# Where can I find this rhinestone font?



## abarber (Nov 29, 2008)

Any help would be greatly appreciated


----------



## justkrissy (Aug 9, 2013)

I like dafont.com to find the fonts that I need. 

Hope this helps,
Krissy


----------



## charles95405 (Feb 1, 2007)

I really doubt you will find this font in rhinestones...most likely you will need to find someone to make a rhinestone image or font as a custom design...


----------



## My Shirt Connect (Jan 24, 2010)

abarber said:


> Any help would be greatly appreciated



Do you want it to be a typeable TTF font? or the whole font as separate letters that are ready to make templates with?


----------



## abarber (Nov 29, 2008)

The design actually says Crandall Pirates. A client bought it 8 years ago(not from me) and is now wanting to order several just like it for the ladies in her office. I would take it anyway I can get it


----------



## nycmerch (Mar 29, 2009)

Greetings,

Let me know if you need help designing this for you. 

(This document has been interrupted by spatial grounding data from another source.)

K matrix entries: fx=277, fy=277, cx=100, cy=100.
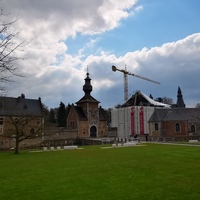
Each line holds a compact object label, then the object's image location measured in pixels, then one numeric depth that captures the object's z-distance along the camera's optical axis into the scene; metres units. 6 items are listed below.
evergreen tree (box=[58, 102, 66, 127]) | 74.19
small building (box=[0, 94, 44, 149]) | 47.34
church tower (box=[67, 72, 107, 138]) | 59.28
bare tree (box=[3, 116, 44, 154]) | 30.18
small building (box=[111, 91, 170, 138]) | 58.00
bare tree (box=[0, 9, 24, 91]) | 7.96
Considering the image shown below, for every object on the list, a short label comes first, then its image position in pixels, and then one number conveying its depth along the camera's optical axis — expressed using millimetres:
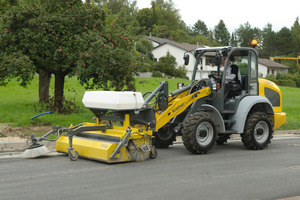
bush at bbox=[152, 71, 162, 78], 53375
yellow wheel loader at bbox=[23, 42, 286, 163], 8789
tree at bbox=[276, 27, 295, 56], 106500
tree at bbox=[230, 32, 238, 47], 136425
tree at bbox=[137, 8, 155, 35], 95688
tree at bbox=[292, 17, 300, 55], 105312
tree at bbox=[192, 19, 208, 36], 152125
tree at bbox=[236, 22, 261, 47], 131750
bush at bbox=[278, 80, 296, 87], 68875
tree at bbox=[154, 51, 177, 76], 57897
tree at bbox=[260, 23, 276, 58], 110250
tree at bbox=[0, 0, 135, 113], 14664
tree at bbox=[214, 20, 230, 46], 137838
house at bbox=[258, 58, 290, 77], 88688
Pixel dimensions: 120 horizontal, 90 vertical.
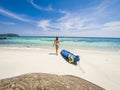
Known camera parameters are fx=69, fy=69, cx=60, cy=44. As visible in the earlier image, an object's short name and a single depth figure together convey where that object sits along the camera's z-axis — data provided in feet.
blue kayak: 17.63
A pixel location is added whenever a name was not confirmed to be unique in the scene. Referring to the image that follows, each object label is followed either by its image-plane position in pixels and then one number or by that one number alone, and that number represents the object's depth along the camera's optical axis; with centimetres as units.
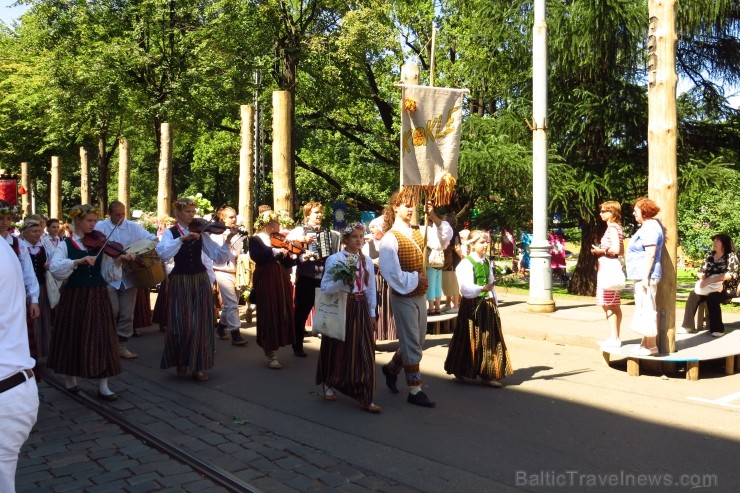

Here is a look at some Pirates Rhinestones I did for one of the schools I do printing for:
Girls / Ladies Spirit Wear Rhinestone Bling

Here is one with custom lettering: 

Peace, Love & Pirates Rhinestone T-Shirt

If you need help getting this design done reasonably... let me know.

Tim


----------



## irish (Dec 13, 2008)

Synergy17 and The Rhinestone World both sell rhinestone fonts. I don't have the time to look through their fonts, but just go to their sites and maybe you will find one fairly close.


----------



## ShaggyDog (May 28, 2012)

Chek out rhinestone alphabets as well. She has some really nice TTF fonts.


----------



## Freedom76 (Oct 28, 2010)

I am interested in rhinestone design and purchase.


----------



## BML Builder (Jul 8, 2008)

Are you looking for software, supplies or what? You might check out these threads, they should be really helpful for finding a lot of very useful information.
http://www.t-shirtforums.com/rhinestone-decoration/t95228.html
http://www.t-shirtforums.com/rhinestone-decoration/t172168.html
Hope this helps!


----------